- **What to produce**: Restate every line of the data word for word, except for the images.

- **Data for the task**:
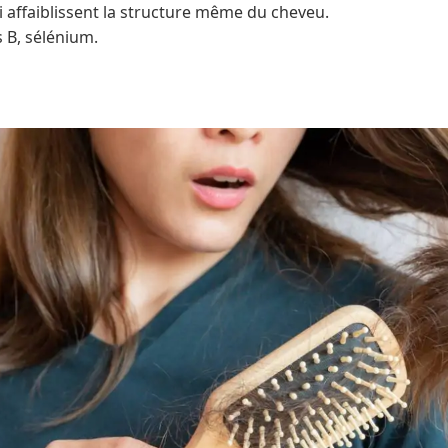
i affaiblissent la structure même du cheveu.
s B, sélénium.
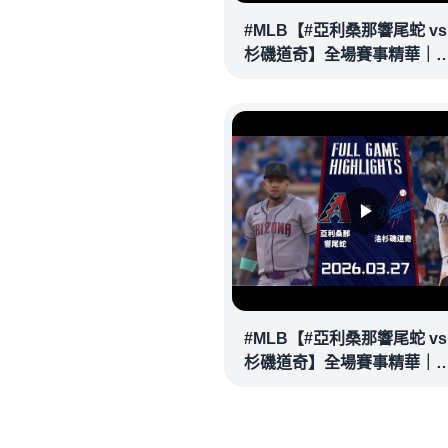
#MLB【#亞利桑那響尾蛇 vs
杉磯道奇】全場賽事精華｜
20260329｜ Full Game
Highlights
#MLB【#亞利桑那響尾蛇 vs
杉磯道奇】全場賽事精華｜
20260327｜ Full Game
Highlights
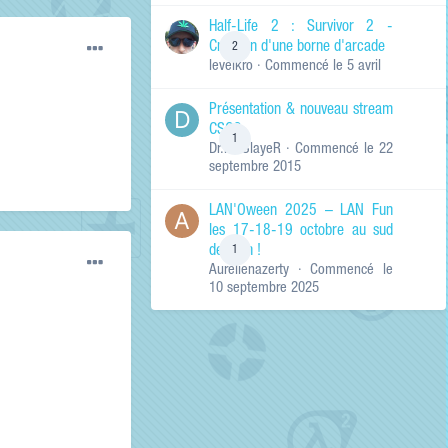
de ma recherche
RECHERCHER LES
Half-Life 2 : Survivor 2 -
RÉSULTATS DANS…
Création d'une borne d'arcade
2
levelkro
· Commencé
le 5 avril
Titres et corps
des contenus
Présentation & nouveau stream
Titres des
CSGO
contenus
1
Dr.KinSlayeR
· Commencé
le 22
uniquement
septembre 2015
LAN'Oween 2025 – LAN Fun
les 17-18-19 octobre au sud
de Lyon !
1
Aurelienazerty
· Commencé
le
10 septembre 2025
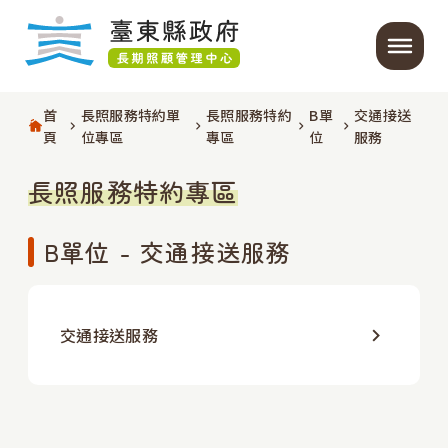
跳過頁首直接到內容
:::
主要內容開始
:::
｜
首
長照服務特約單
長照服務特約
B單
交通接送
頁
位專區
專區
位
服務
長照服務特約專區
B單位 - 交通接送服務
交通接送服務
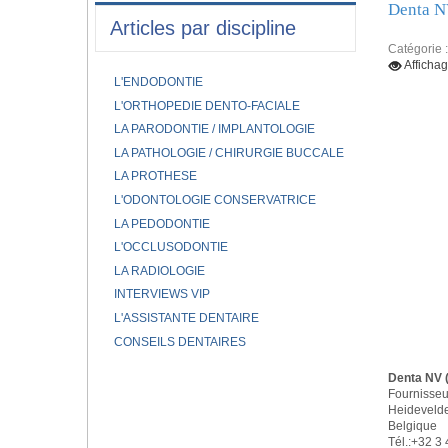
Denta N
Articles par discipline
Catégorie 
Afficha
L'ENDODONTIE
L'ORTHOPEDIE DENTO-FACIALE
LA PARODONTIE / IMPLANTOLOGIE
LA PATHOLOGIE / CHIRURGIE BUCCALE
LA PROTHESE
L'ODONTOLOGIE CONSERVATRICE
LA PEDODONTIE
L'OCCLUSODONTIE
LA RADIOLOGIE
INTERVIEWS VIP
L'ASSISTANTE DENTAIRE
CONSEILS DENTAIRES
Denta NV 
Fournisseu
Heideveld
Belgique
Tél.:+32 3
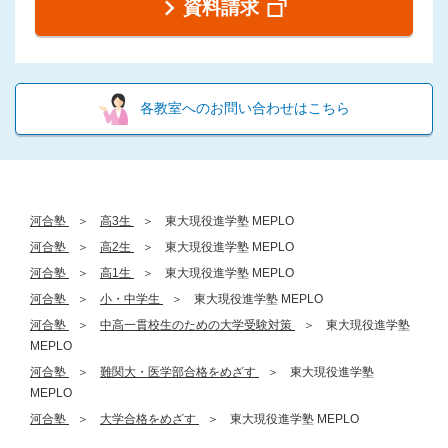
資料請求
各教室へのお問い合わせはこちら
河合塾
高3生
東大現役進学塾 MEPLO
河合塾
高2生
東大現役進学塾 MEPLO
河合塾
高1生
東大現役進学塾 MEPLO
河合塾
小・中学生
東大現役進学塾 MEPLO
河合塾
中高一貫校生のための大学受験対策
東大現役進学塾
MEPLO
河合塾
難関大・医学部合格をめざす
東大現役進学塾
MEPLO
河合塾
大学合格をめざす
東大現役進学塾 MEPLO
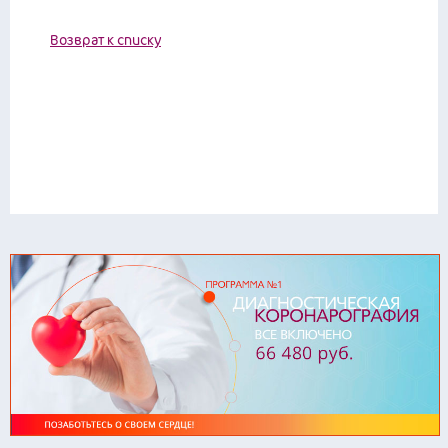
Возврат к списку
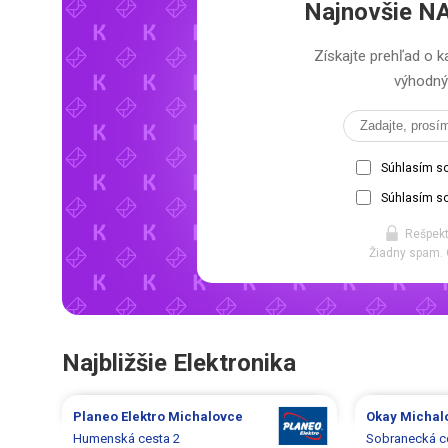
Najnovšie
NA
Získajte prehľad o
výhodný 
Súhlasím s
Súhlasím so
Rešpekt
Žiadny spam. 
Najbližšie Elektronika
Planeo Elektro
Michalovce
Okay
Michal
Humenská cesta 2
Sobranecká c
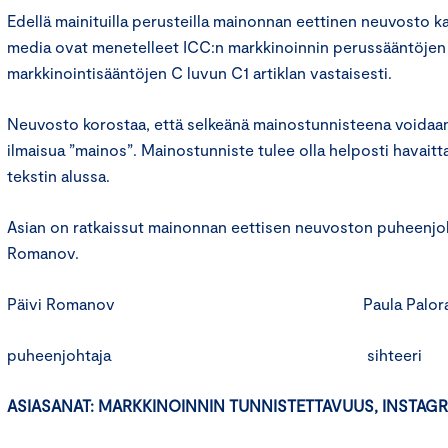
Edellä mainituilla perusteilla mainonnan eettinen neuvosto ka
media ovat menetelleet ICC:n markkinoinnin perussääntöjen 7
markkinointisääntöjen C luvun C1 artiklan vastaisesti.
Neuvosto korostaa, että selkeänä mainostunnisteena voidaan
ilmaisua ”mainos”. Mainostunniste tulee olla helposti havaitt
tekstin alussa.
Asian on ratkaissut mainonnan eettisen neuvoston puheenjoh
Romanov.
Päivi Romanov Paula Paloran
puheenjohtaja sihteeri
ASIASANAT: MARKKINOINNIN TUNNISTETTAVUUS, INSTAG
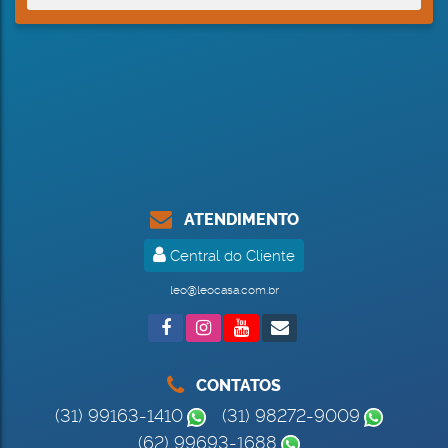
ATENDIMENTO
Central do Cliente
leo@leocasa.com.br
CONTATOS
(31) 99163-1410
(31) 98272-9009
(62) 99693-1688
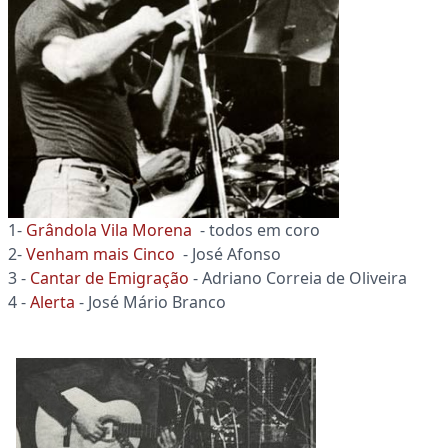
1-
Grândola Vila Morena
- todos em coro
2-
Venham mais Cinco
- José Afonso
3 -
Cantar de Emigração
- Adriano Correia de Oliveira
4 -
Alerta
- José Mário Branco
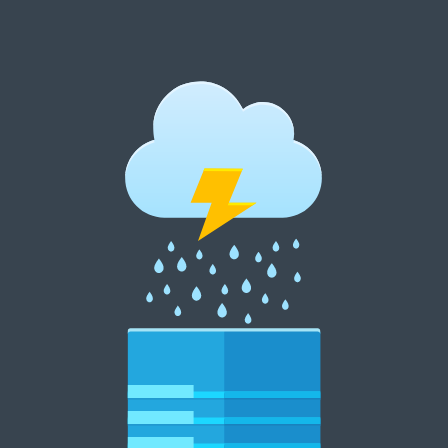
跳
至
内
郑州租花网 15838369007
容
郑州花卉租摆 郑州花卉租赁 郑州绿植租摆 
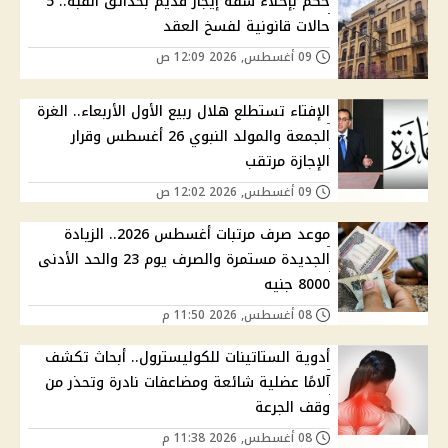
حكم بإخلاء شقة إيجار قديم بحدائق القبة.. 5
حالات قانونية لفسخ العقد
09 أغسطس, 2026 12:09 ص
الإفتاء تستطلع هلال ربيع الأول الأربعاء.. الغرة
الجمعة والمولد النبوي 26 أغسطس وقرار
الإجازة مرتقب
09 أغسطس, 2026 12:02 ص
موعد صرف مرتبات أغسطس 2026.. الزيادة
الجديدة مستمرة والصرف يوم 23 والحد الأدنى
8000 جنيه
08 أغسطس, 2026 11:50 م
أدوية الستاتينات للكوليسترول.. أبحاث تكشف
آلامًا عضلية شائعة ومضاعفات نادرة وتحذر من
وقف الجرعة
08 أغسطس, 2026 11:38 م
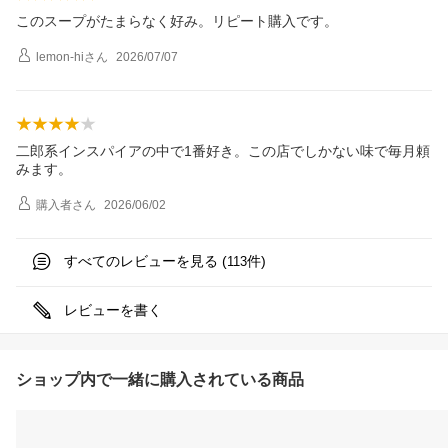
このスープがたまらなく好み。リピート購入です。
lemon-hi
さん
2026/07/07
二郎系インスパイアの中で1番好き。この店でしかない味で毎月頼
みます。
購入者
さん
2026/06/02
すべてのレビューを見る (
件)
113
レビューを書く
ショップ内で一緒に購入されている商品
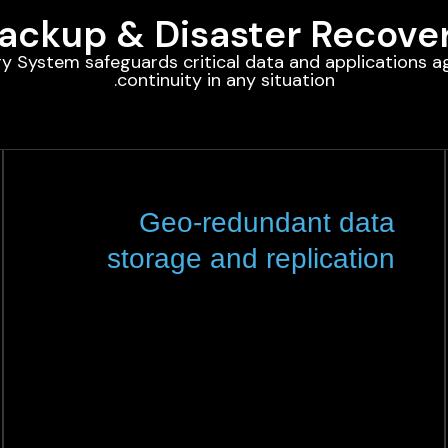
ackup & Disaster Recove
 System safeguards critical data and applications aga
continuity in any situation.
Geo-redundant data
storage and replication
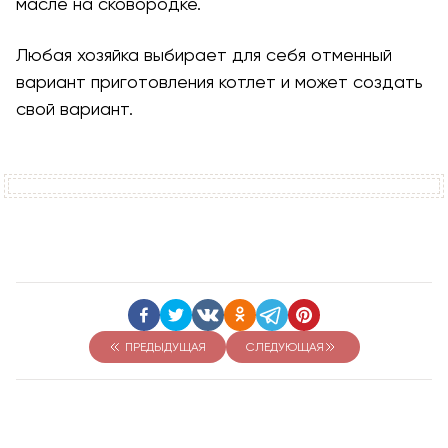
масле на сковородке.
Любая хозяйка выбирает для себя отменный
вариант приготовления котлет и может создать
свой вариант.
ПРЕДЫДУЩАЯ
СЛЕДУЮЩАЯ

- **Written response**:
i affaiblissent la structure même du cheveu.
s B, sélénium.
#MLB【#亞利桑那響尾蛇 vs
杉磯道奇】全場賽事精華｜
20260329｜ Full Game
Highlights
#MLB【#亞利桑那響尾蛇 vs
杉磯道奇】全場賽事精華｜
20260327｜ Full Game
Highlights
de ma recherche
RECHERCHER LES
Half-Life 2 : Survivor 2 -
RÉSULTATS DANS…
Création d'une borne d'arcade
2
levelkro
· Commencé
le 5 avril
Titres et corps
des contenus
Présentation & nouveau stream
Titres des
CSGO
contenus
1
Dr.KinSlayeR
· Commencé
le 22
uniquement
septembre 2015
LAN'Oween 2025 – LAN Fun
les 17-18-19 octobre au sud
de Lyon !
1
Aurelienazerty
· Commencé
le
10 septembre 2025
跳過頁首直接到內容
:::
主要內容開始
:::
｜
首
長照服務特約單
長照服務特約
B單
交通接送
頁
位專區
專區
位
服務
長照服務特約專區
B單位 - 交通接送服務
交通接送服務
Denta N
Articles par discipline
Catégorie 
Afficha
L'ENDODONTIE
L'ORTHOPEDIE DENTO-FACIALE
LA PARODONTIE / IMPLANTOLOGIE
LA PATHOLOGIE / CHIRURGIE BUCCALE
LA PROTHESE
L'ODONTOLOGIE CONSERVATRICE
LA PEDODONTIE
L'OCCLUSODONTIE
LA RADIOLOGIE
INTERVIEWS VIP
L'ASSISTANTE DENTAIRE
CONSEILS DENTAIRES
Denta NV 
Fournisseu
Heideveld
Belgique
Tél.:+32 3
資料請求
各教室へのお問い合わせはこちら
河合塾
高3生
東大現役進学塾 MEPLO
河合塾
高2生
東大現役進学塾 MEPLO
河合塾
高1生
東大現役進学塾 MEPLO
河合塾
小・中学生
東大現役進学塾 MEPLO
河合塾
中高一貫校生のための大学受験対策
東大現役進学塾
MEPLO
河合塾
難関大・医学部合格をめざす
東大現役進学塾
MEPLO
河合塾
大学合格をめざす
東大現役進学塾 MEPLO
Возврат к списку
Najnovšie
NA
Získajte prehľad o
výhodný 
Súhlasím s
Súhlasím so
Rešpekt
Žiadny spam. 
Najbližšie Elektronika
Planeo Elektro
Michalovce
Okay
Michal
Humenská cesta 2
Sobranecká c
Edellä mainituilla perusteilla mainonnan eettinen neuvosto ka
media ovat menetelleet ICC:n markkinoinnin perussääntöjen 7
markkinointisääntöjen C luvun C1 artiklan vastaisesti.
Neuvosto korostaa, että selkeänä mainostunnisteena voidaan
ilmaisua ”mainos”. Mainostunniste tulee olla helposti havaitt
tekstin alussa.
Asian on ratkaissut mainonnan eettisen neuvoston puheenjoh
Romanov.
Päivi Romanov Paula Paloran
puheenjohtaja sihteeri
ASIASANAT: MARKKINOINNIN TUNNISTETTAVUUS, INSTAG
ATENDIMENTO
Central do Cliente
leo@leocasa.com.br
CONTATOS
(31) 99163-1410
(31) 98272-9009
(62) 99693-1688
1-
Grândola Vila Morena
- todos em coro
2-
Venham mais Cinco
- José Afonso
3 -
Cantar de Emigração
- Adriano Correia de Oliveira
4 -
Alerta
- José Mário Branco
跳
至
内
郑州租花网 15838369007
容
郑州花卉租摆 郑州花卉租赁 郑州绿植租摆 
حكم بإخلاء شقة إيجار قديم بحدائق القبة.. 5
حالات قانونية لفسخ العقد
09 أغسطس, 2026 12:09 ص
الإفتاء تستطلع هلال ربيع الأول الأربعاء.. الغرة
الجمعة والمولد النبوي 26 أغسطس وقرار
الإجازة مرتقب
09 أغسطس, 2026 12:02 ص
موعد صرف مرتبات أغسطس 2026.. الزيادة
الجديدة مستمرة والصرف يوم 23 والحد الأدنى
8000 جنيه
08 أغسطس, 2026 11:50 م
أدوية الستاتينات للكوليسترول.. أبحاث تكشف
آلامًا عضلية شائعة ومضاعفات نادرة وتحذر من
وقف الجرعة
08 أغسطس, 2026 11:38 م
このスープがたまらなく好み。リピート購入です。
lemon-hi
さん
2026/07/07
二郎系インスパイアの中で1番好き。この店でしかない味で毎月頼
みます。
購入者
さん
2026/06/02
すべてのレビューを見る (
件)
113
レビューを書く
ショップ内で一緒に購入されている商品
ackup & Disaster Recove
 System safeguards critical data and applications aga
continuity in any situation.
Geo-redundant data
storage and replication
масле на сковородке.
Любая хозяйка выбирает для себя отменный
вариант приготовления котлет и может создать
свой вариант.
ПРЕДЫДУЩАЯ
СЛЕДУЮЩАЯ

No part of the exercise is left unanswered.